▸ 作業内容: 本文の筆者は、第1話の内容を何に頼って書いているか。本文が示す理由とあわせて説明せよ。

▸ 本文:
- - -

陽の当たる世界に戻れるよ

第1話「太陽に挑む者」
粗筋:(アニメ公式サイトより)

強大なる力を秘めるという「賢者の石」を求めて、旅を続けるエルリック兄弟。
兄のエドワードは、弱冠15歳ながら史上最年少で国家錬金術師の資格を得た、天才錬金術師。
弟のアルフォンスは、見た目は屈強な鎧姿だが、心優しい14歳の少年である。
東部辺境の町、リオールにやってきた二人は、そこで太陽神レトの代理人を名乗る、
コーネロ教主の「奇跡の御業」を目撃するが…。


この時は原作未読、内容どころか絵を見た事すらない状態で観ました。
まるっきりの白紙ですね。
原作は題名だけは知っていたのですが、何をどう間違ったのか
『美形の兄ちゃん達がファンタジー世界で魔法やらなんやら使う話』
…だと信じ込んでいました。いや、普通に少年マンガだったとは知らなかった。
つーか、どうしてこんな間違った認識を持っていたのだろうか?

この頃は、このようなコンテンツを作るコトになろうとは夢にも思っていなかったので、ビデオを録っていません。
なので乏しい記憶を頼りに覚えているコトをつらつらと書いていきます。
さりげなく間違っていたら御容赦。


のっけから何だかおどろおどろしい人体練成の場面。わくわく期待一杯のエドとアルの嬉しそうな表情から、何だかおかしいぞ? と思い始めた時のとまどいの表情、そして衣服だけを残して『持って行かれた』アルと片足のエドのシーン、沈んだ色調と音楽で、『うわー、しょっぱなから飛ばすなあ』と思ったものです。

後に原作と同じ始まり方だと知りましたが、今後の展開が楽しみなエグい始まり方でした(褒めてます)
妹は原作を知っていて『ガンガンとは思えない暗い話だよー』と言っていたのを半分聞き流していましたが、私に対しては『掴みはオッケー!』でしたね。

- - -

▸ 提供データ:

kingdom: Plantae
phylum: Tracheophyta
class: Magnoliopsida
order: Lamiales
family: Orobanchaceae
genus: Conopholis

- - -

▸ 回答: 筆者は乏しい記憶を頼りに書いている。当時はこのようなコンテンツを作ることになるとは夢にも思っておらず、ビデオを録っていなかったからだ。